Why FAK exists
Historically, ocean and rail tariffs priced by commodity — different goods, different rates, reflecting value, density, and handling. That is precise but unwieldy for a consolidator whose container holds twenty shippers' different products, or a carrier who doesn't want to rate every SKU. FAK collapses that into one rate for the box: whatever the mix, this is the price. It is the natural rate basis for NVOCC consolidations and for shippers moving diverse product lines under one contract.
FAK is priced per container (FCL) or as a blended basis for the service, and it is what most modern ocean contracts quote for general cargo. It coexists with commodity-specific rates, which survive where a particular good genuinely warrants special pricing — low-value bulk commodities seeking a cheaper rate, or hazardous and specialised cargo that carries surcharges rather than discounts.
When FAK helps and when it doesn't
FAK helps when your cargo is mixed, varied, or shifting — one rate to manage, no per-commodity classification, easy quoting.

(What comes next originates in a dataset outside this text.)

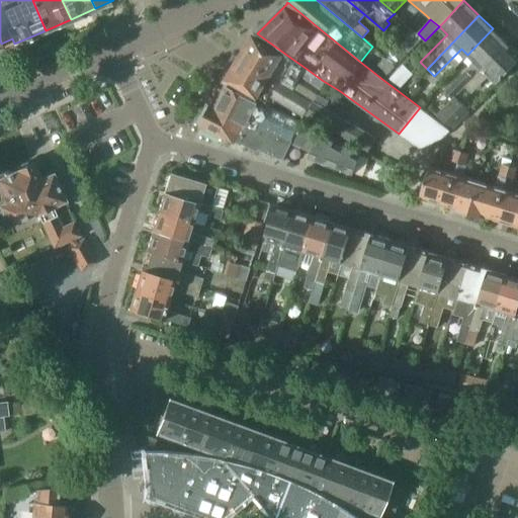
[(445,91),(453,98),(454,96),(464,86),(507,42),(493,28),(467,55),(476,62),(445,91)]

It can hurt a shipper whose product would qualify for a lower commodity-specific rate: a dense, low-value good might be cheaper on its own commodity rate than on a blended FAK that's averaged up by higher-rated goods in the tariff. The discipline is to know whether a dedicated commodity rate beats FAK for your specific, regular product.
One important caveat: FAK is a freight-pricing convenience, not a customs shortcut. Customs still requires accurate per-item HS classification and valuation regardless of how the freight was rated — 'freight all kinds' never means 'declare all kinds as one thing'. Mixing up the freight rate basis with the customs declaration is a compliance error, not a saving.